_Requirement:_ Return, exactly as written, every line from the first line of the data below through the line that contains "[255,174,505,194] (or gracefully".

_Records shown:_

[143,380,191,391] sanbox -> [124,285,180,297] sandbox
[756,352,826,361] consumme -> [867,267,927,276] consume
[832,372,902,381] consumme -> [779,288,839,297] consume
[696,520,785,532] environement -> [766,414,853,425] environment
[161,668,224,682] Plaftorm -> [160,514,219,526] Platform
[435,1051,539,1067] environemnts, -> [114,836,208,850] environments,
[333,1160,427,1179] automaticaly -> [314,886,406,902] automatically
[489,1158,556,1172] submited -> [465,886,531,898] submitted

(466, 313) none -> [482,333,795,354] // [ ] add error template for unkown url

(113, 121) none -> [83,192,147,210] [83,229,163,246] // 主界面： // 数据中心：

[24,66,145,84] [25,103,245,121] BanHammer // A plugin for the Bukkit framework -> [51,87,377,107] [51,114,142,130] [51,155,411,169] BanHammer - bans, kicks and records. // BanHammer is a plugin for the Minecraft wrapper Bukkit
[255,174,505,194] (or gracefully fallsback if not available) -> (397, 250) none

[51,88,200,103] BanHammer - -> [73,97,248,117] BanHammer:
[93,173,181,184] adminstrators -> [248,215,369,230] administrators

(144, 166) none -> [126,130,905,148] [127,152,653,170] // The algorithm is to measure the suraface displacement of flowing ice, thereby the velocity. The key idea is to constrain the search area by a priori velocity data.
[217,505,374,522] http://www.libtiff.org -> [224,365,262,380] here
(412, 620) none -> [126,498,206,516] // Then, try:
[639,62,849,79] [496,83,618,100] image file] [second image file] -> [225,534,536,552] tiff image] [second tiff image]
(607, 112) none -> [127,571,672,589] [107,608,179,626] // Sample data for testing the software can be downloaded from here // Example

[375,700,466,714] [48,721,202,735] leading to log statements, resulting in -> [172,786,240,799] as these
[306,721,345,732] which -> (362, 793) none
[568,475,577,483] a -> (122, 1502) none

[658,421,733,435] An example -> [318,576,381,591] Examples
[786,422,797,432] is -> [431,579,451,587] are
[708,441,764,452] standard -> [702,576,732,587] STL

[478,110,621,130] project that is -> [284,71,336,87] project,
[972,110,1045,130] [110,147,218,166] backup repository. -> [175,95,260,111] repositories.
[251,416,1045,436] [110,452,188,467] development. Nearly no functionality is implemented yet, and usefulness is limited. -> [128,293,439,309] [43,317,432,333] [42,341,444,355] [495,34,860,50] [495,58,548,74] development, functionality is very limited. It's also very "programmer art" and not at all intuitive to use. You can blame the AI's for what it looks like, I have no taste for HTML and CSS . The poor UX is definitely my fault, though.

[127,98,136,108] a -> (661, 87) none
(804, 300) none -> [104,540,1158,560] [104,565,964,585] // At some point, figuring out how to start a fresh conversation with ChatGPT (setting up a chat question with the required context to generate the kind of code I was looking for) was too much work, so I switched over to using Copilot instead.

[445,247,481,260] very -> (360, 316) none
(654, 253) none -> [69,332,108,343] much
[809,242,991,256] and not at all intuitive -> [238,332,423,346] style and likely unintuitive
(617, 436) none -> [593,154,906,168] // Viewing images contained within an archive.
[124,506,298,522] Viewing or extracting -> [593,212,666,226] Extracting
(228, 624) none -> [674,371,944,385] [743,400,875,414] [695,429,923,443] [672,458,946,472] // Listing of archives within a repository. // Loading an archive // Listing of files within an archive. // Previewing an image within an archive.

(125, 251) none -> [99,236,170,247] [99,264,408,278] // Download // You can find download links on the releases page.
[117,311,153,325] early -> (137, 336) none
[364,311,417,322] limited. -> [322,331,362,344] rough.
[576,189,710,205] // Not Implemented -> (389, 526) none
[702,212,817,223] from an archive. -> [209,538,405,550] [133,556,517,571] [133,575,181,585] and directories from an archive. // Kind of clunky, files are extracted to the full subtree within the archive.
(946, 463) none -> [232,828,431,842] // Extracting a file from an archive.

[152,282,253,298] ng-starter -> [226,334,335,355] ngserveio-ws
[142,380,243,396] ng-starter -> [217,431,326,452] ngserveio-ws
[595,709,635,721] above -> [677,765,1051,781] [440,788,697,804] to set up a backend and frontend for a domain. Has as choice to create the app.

_Solution to this problem:_
[143,380,191,391] sanbox -> [124,285,180,297] sandbox
[756,352,826,361] consumme -> [867,267,927,276] consume
[832,372,902,381] consumme -> [779,288,839,297] consume
[696,520,785,532] environement -> [766,414,853,425] environment
[161,668,224,682] Plaftorm -> [160,514,219,526] Platform
[435,1051,539,1067] environemnts, -> [114,836,208,850] environments,
[333,1160,427,1179] automaticaly -> [314,886,406,902] automatically
[489,1158,556,1172] submited -> [465,886,531,898] submitted

(466, 313) none -> [482,333,795,354] // [ ] add error template for unkown url

(113, 121) none -> [83,192,147,210] [83,229,163,246] // 主界面： // 数据中心：

[24,66,145,84] [25,103,245,121] BanHammer // A plugin for the Bukkit framework -> [51,87,377,107] [51,114,142,130] [51,155,411,169] BanHammer - bans, kicks and records. // BanHammer is a plugin for the Minecraft wrapper Bukkit
[255,174,505,194] (or gracefully fallsback if not available) -> (397, 250) none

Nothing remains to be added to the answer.